Thursday, March 24, 2011

Letters Home: "I'm spending the day in Heidelberg"

Heidelberg: View from Philosophenweg in 1953
 My father wrote the following message on the postcard pictured above:
March 24, 1953

Dear Mom,

I am spending the day in Heidelberg. I had to drive a Lt. down here to 7th army headquarters 76 miles from Hanau. It sure is a nice day. Yesterday was our warmest day, 69°.  I suppose it's warming up around there too. The farmers are out in the fields plowing.

Love, V.

That's the Heidelberg Castle or Schloß in that early 1950's postcard. The view has scarcely changed since then thanks to stringent zoning laws.

In the early 1990s we had a young friend who was a native Heidelberger. His parents lived outside the city limits and we spent many a long, beer-soaked weekend there. He showed us around town and one day he surprised us by taking us up into the hills to an interesting but lesser known site called Thingstätte

Thingstätte is the name for an open-air amphitheater inspired by Heidelberg native Albert Speer. Numerous outdoor amphitheaters were planned and built throughout the Third Reich during the early 1930s, but were disused because radio broadcasting proved a more effective means of mass communication.

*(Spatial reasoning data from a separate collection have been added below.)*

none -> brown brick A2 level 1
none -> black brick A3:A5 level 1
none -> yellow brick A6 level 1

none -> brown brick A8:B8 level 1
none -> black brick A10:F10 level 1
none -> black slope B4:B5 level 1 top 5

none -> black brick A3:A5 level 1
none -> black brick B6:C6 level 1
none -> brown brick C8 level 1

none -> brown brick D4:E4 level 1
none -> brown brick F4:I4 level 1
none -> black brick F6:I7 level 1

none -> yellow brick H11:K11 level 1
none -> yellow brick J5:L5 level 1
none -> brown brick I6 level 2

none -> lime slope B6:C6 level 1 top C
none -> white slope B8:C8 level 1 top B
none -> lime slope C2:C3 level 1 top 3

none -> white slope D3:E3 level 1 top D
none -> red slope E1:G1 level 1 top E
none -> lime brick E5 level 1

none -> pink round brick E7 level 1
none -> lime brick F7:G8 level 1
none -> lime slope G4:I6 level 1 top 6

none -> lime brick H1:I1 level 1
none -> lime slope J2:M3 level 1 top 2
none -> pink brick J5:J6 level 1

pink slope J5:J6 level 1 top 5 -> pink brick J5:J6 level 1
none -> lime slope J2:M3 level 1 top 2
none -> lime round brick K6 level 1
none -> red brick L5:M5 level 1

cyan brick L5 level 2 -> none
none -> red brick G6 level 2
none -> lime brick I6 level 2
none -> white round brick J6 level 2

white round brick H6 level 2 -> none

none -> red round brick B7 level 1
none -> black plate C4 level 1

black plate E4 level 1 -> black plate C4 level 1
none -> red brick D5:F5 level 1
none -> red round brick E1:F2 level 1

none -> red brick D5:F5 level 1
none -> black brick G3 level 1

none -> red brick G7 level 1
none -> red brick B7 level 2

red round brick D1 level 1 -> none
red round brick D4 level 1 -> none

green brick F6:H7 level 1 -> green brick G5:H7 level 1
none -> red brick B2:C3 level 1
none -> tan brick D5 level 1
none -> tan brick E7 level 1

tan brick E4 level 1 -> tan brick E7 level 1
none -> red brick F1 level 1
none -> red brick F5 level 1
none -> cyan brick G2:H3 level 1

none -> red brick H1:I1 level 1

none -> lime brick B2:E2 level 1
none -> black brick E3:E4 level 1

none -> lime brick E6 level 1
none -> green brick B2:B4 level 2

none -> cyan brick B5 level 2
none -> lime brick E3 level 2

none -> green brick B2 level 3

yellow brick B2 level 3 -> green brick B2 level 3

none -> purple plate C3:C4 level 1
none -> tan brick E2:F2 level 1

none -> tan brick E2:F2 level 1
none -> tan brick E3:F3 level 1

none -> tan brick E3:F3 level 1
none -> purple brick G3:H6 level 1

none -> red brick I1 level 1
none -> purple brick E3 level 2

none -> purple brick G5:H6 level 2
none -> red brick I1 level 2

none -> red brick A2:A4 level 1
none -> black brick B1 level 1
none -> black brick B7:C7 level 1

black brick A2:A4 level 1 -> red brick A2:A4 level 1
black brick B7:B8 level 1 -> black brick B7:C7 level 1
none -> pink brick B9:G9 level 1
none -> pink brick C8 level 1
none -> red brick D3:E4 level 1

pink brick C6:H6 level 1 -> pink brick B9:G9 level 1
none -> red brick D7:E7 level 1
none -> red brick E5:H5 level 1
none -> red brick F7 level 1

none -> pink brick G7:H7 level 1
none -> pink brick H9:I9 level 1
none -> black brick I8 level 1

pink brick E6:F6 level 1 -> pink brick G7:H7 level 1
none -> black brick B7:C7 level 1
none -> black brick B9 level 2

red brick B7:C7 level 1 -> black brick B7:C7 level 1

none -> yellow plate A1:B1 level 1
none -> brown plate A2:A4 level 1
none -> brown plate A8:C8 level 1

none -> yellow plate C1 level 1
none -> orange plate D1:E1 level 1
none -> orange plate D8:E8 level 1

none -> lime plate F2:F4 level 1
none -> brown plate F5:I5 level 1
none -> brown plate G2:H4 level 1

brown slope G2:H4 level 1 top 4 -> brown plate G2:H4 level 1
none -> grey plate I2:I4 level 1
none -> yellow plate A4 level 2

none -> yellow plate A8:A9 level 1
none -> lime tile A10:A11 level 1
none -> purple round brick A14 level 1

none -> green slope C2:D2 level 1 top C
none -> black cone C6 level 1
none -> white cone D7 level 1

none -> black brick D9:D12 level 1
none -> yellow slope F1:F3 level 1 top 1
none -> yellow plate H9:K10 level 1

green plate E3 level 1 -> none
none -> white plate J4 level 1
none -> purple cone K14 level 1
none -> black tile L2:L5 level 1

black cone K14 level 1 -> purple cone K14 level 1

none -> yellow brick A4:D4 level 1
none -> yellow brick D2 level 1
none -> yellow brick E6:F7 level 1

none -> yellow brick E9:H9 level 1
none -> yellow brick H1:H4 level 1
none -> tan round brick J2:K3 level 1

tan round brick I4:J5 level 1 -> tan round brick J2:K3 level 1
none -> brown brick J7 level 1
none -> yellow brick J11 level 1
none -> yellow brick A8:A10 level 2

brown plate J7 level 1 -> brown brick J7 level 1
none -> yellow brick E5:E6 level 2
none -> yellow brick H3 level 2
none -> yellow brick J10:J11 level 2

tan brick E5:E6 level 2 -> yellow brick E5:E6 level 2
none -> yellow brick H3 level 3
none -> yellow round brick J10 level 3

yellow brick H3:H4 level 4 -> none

The Heidelberg Thingstätte was built on a site sacred to ancient pagan worshippers. Our friend told us that "they built it but he [Hitler] never came."  After the war the Thingstätte become an "unloved inheritance from the Third Reich."  More info can be found here.

Heidelberger Thingstaette
Thingstätte is an interesting word. First, the "Th" combination is orthographically rare in German and went the way of the Neanderthal some years ago. "Thing" is cognate with our word "thing" (in modern German, Dinge). A quick look at the OED etymology of "thing" gives a sense of the old Germanic meaning now lost in modern English.

The Thingbewegung "Thing Movement" was the closest that the Nazi party had to spiritual core beliefs. Josef Goebbels wrote of the Heidelberg Thingstätte:
In diesem monumentalen Bau haben wir unserem Stil und unserer Lebensauffassung einen lebendigen plastischen und monumentalen Ausdruck gegeben. Diese Stätten sind in Wirklichkeit die Landtage* unserer Zeit. Es wird ein Tag kommen, wo das deutsche Volk zu diesen steinernen Stätten wandelt, um sich auf ihnen in kultischen Spielen zu seinem unvergänglichen neuen Leben zu bekennen.
In this monumental construction, we have given living sculptural and monumental expression to our style and approach to life. These sites are in reality the Statehouses* of our time. There will come a day when the German people will convene to these stone sites in order to avow their new eternal life in ritual drama.